The impact of education and enforcement begins to drive down piracy amongst Generation Y
But 40% of young Brits are still downloading illegal content and a quarter state that nothing will deter them
A combined strategy of technology, IP appreciation and ultimately enforcement, are beginning to have an impact on attitudes to software piracy amongst the under 35’s. This is according to research issued by the Federation Against Software Theft (FAST) into the perception of intellectual property amongst the 18-35 age group.
According to the research 84% of the sample of 500 questioned, stated that they download digital content, however 40% of them claimed to knowingly downloading illegal content.
When questioned why they downloaded pirated content 35% claimed that if they could get something for free, why shouldn’t they, while 40% stated that legitimate content was too expensive.
Music remains the most commonly pirated download mentioned by 84% of the sample followed by film and business related software was cited by a quarter of the sample.
Alex Hilton, CEO, FAST, commented: “We commissioned this research to try and understand the attitudes of Generation Y in the increasingly commoditised digital world, together with the impact of enforcement and education messages. Whilst streamed content from the likes of Netflix and Spotify help reduce theft, with 25% claiming it has made content more accessible and affordable, there is still 26% saying it has made no difference to their behaviour).
“We still have a long way to go to change attitudes towards Intellectual Property. When we asked the simple question whether enforcement action taken by ISPs had altered behaviour patterns, only 20% stated that it had. A massive 71% of those asked claimed it had made it harder to download the content they wanted, but had not stopped them. What was the most startling figure was the 10.5% who said it made no difference whatsoever.

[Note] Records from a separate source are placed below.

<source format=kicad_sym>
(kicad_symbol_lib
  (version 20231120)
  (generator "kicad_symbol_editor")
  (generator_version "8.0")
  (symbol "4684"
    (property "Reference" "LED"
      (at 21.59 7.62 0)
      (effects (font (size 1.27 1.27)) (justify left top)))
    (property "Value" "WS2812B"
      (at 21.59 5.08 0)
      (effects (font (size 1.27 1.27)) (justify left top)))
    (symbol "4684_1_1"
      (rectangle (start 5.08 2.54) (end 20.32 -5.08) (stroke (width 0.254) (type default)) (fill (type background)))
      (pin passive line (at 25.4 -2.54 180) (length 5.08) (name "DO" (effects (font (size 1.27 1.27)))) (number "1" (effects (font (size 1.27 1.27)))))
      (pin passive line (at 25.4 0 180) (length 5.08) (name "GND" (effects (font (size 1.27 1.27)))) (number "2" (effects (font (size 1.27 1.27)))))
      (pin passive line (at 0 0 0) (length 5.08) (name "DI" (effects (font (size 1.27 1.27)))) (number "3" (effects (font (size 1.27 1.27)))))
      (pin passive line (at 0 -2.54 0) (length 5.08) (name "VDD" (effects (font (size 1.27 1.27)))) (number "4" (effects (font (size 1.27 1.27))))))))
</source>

When we went on to ask what would stop a consumer from downloading we found that over 65% of our sample would do so following a ‘cease and desist’ letter from an ISP or IP owner. But the other statistic that reminds us all in the IPR sector why we need to remain vigilant was the 25% who said not even a fine or prosecution would stop them,” he continued.

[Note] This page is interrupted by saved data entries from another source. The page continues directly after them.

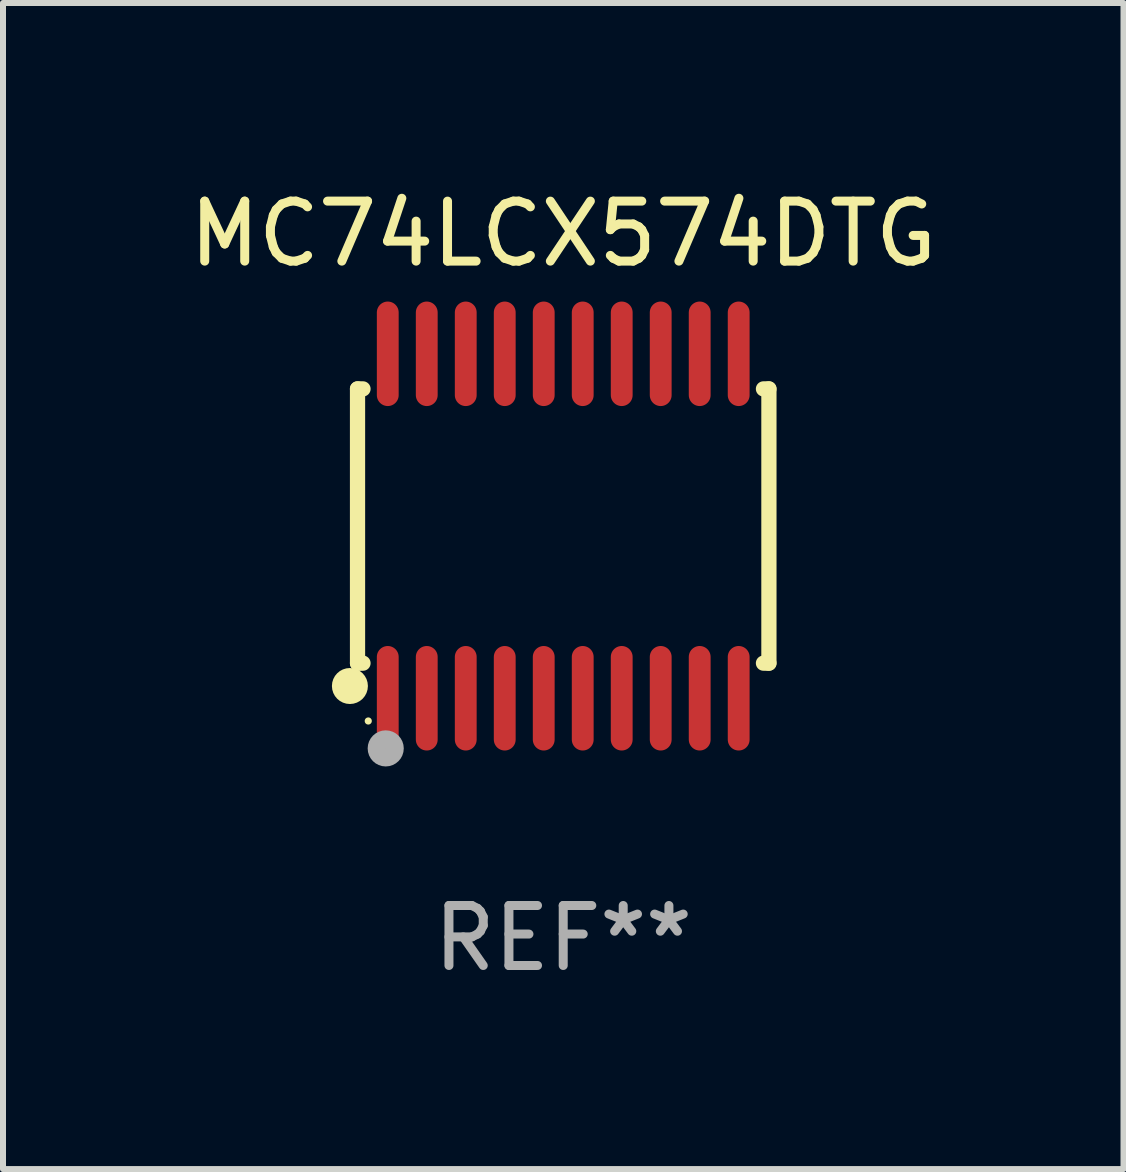
<source format=kicad_pcb>
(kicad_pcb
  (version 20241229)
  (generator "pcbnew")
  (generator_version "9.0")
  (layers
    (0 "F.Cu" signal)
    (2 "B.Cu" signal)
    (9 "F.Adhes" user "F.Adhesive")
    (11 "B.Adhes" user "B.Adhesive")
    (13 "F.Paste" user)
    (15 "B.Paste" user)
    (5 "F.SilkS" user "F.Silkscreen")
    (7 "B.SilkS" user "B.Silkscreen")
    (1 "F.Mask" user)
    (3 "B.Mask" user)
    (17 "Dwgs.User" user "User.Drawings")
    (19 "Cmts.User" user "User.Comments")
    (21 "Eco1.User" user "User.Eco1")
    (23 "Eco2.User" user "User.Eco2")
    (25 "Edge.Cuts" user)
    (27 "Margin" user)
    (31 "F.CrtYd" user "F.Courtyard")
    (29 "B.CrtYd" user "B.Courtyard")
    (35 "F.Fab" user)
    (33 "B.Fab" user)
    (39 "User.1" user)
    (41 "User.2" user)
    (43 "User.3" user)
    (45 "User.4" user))
  (footprint "MC74LCX574DTG"
    (layer "F.Cu")
    (at 6.339 5.719)
    (property "Reference" "MC74LCX574DTG" (at 0 -4.871 0) (layer "F.SilkS") (effects (font (size 1 1) (thickness 0.15))))
    (attr through_hole)
    (fp_line (start -3.429 -2.286) (end -3.429 2.286) (stroke (width 0.254) (type solid)) (layer "F.SilkS"))
    (fp_line (start -3.429 2.286) (end -3.338 2.286) (stroke (width 0.254) (type solid)) (layer "F.SilkS"))
    (fp_line (start -3.338 -2.286) (end -3.429 -2.286) (stroke (width 0.254) (type solid)) (layer "F.SilkS"))
    (fp_line (start 3.338 -2.286) (end 3.429 -2.286) (stroke (width 0.254) (type solid)) (layer "F.SilkS"))
    (fp_line (start 3.429 -2.286) (end 3.429 2.286) (stroke (width 0.254) (type solid)) (layer "F.SilkS"))
    (fp_line (start 3.429 2.286) (end 3.338 2.286) (stroke (width 0.254) (type solid)) (layer "F.SilkS"))
    (fp_circle (center -3.556 2.667) (end -3.406 2.667) (stroke (width 0.3) (type solid)) (fill no) (layer "F.SilkS"))
    (fp_circle (center -3.25 3.25) (end -3.22 3.25) (stroke (width 0.06) (type solid)) (fill no) (layer "F.SilkS"))
    (fp_circle (center -2.959 3.707) (end -2.808 3.707) (stroke (width 0.3) (type solid)) (fill no) (layer "F.Fab"))
    (fp_text user "REF**" (at 0 6.871 0) (layer "F.Fab") (effects (font (size 1 1) (thickness 0.15))))
    (pad "1" smd oval (at -2.925 2.871) (size 0.364 1.742) (layers "F.Cu" "F.Mask" "F.Paste"))
    (pad "2" smd oval (at -2.275 2.871) (size 0.364 1.742) (layers "F.Cu" "F.Mask" "F.Paste"))
    (pad "3" smd oval (at -1.625 2.871) (size 0.364 1.742) (layers "F.Cu" "F.Mask" "F.Paste"))
    (pad "4" smd oval (at -0.975 2.871) (size 0.364 1.742) (layers "F.Cu" "F.Mask" "F.Paste"))
    (pad "5" smd oval (at -0.325 2.871) (size 0.364 1.742) (layers "F.Cu" "F.Mask" "F.Paste"))
    (pad "6" smd oval (at 0.325 2.871) (size 0.364 1.742) (layers "F.Cu" "F.Mask" "F.Paste"))
    (pad "7" smd oval (at 0.975 2.871) (size 0.364 1.742) (layers "F.Cu" "F.Mask" "F.Paste"))
    (pad "8" smd oval (at 1.625 2.871) (size 0.364 1.742) (layers "F.Cu" "F.Mask" "F.Paste"))
    (pad "9" smd oval (at 2.275 2.871) (size 0.364 1.742) (layers "F.Cu" "F.Mask" "F.Paste"))
    (pad "10" smd oval (at 2.925 2.871) (size 0.364 1.742) (layers "F.Cu" "F.Mask" "F.Paste"))
    (pad "11" smd oval (at 2.925 -2.871) (size 0.364 1.742) (layers "F.Cu" "F.Mask" "F.Paste"))
    (pad "12" smd oval (at 2.275 -2.871) (size 0.364 1.742) (layers "F.Cu" "F.Mask" "F.Paste"))
    (pad "13" smd oval (at 1.625 -2.871) (size 0.364 1.742) (layers "F.Cu" "F.Mask" "F.Paste"))
    (pad "14" smd oval (at 0.975 -2.871) (size 0.364 1.742) (layers "F.Cu" "F.Mask" "F.Paste"))
    (pad "15" smd oval (at 0.325 -2.871) (size 0.364 1.742) (layers "F.Cu" "F.Mask" "F.Paste"))
    (pad "16" smd oval (at -0.325 -2.871) (size 0.364 1.742) (layers "F.Cu" "F.Mask" "F.Paste"))
    (pad "17" smd oval (at -0.975 -2.871) (size 0.364 1.742) (layers "F.Cu" "F.Mask" "F.Paste"))
    (pad "18" smd oval (at -1.625 -2.871) (size 0.364 1.742) (layers "F.Cu" "F.Mask" "F.Paste"))
    (pad "19" smd oval (at -2.275 -2.871) (size 0.364 1.742) (layers "F.Cu" "F.Mask" "F.Paste"))
    (pad "20" smd oval (at -2.925 -2.871) (size 0.364 1.742) (layers "F.Cu" "F.Mask" "F.Paste")))
  (gr_rect
    (start -3 -3)
    (end 15.679 16.438)
    (stroke (width 0.1) (type default))
    (fill no)
    (layer "Edge.Cuts")))
</source>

Mike Weatherley MP for Hove and Portslade and IP Advisor to David Cameron, stated: “Over the past few years the UK Government has adopted a dual approach to IP protection. On the one hand we have worked with the IP industries to help educate the public as to the consequences of IP theft. Through this we have seen a concerted effort from not only the software vendors but music and film companies as well, making their business models attractive to users.
“The alternative approach of a beefed up enforcement regime is also playing a powerful roll as these research findings seem to indicate. Consumer behavior is beginning to change, as attitudes, accessibility and affordability all come into play. But we have a long way to go as there appears to be huge resistance amongst a large section of society,” he added.
Key findings include:
- 20% of the sample stated that changes made by ISPs to block illegal sites have actively stopped them from downloading illegal content, while 71% stated that they had found it far harder to find and did not put them off, while a rump of 10.5% stated it made no difference at all
- A fine (30%) or a criminal prosecution (20%) were also found to be the most effective deterrent to illegal downloads
- A staggering 25% of the sample said nothing would deter them from downloading pirated content
“The software industry needs to keep vigilant. It is not just that a quarter of this sample refuse to change their behaviour patterns, it is about perception. When we asked our sample how serious did they perceive digital piracy to be over 29% still believe that it is legitimate, given the profits the rights holders make. Amongst Gen Y only 15% of the sample believed it to be a serious issue. So perhaps the mantra we need to take forward from this research is that we need not only to change behaviour but win the education battle,” concluded Alex.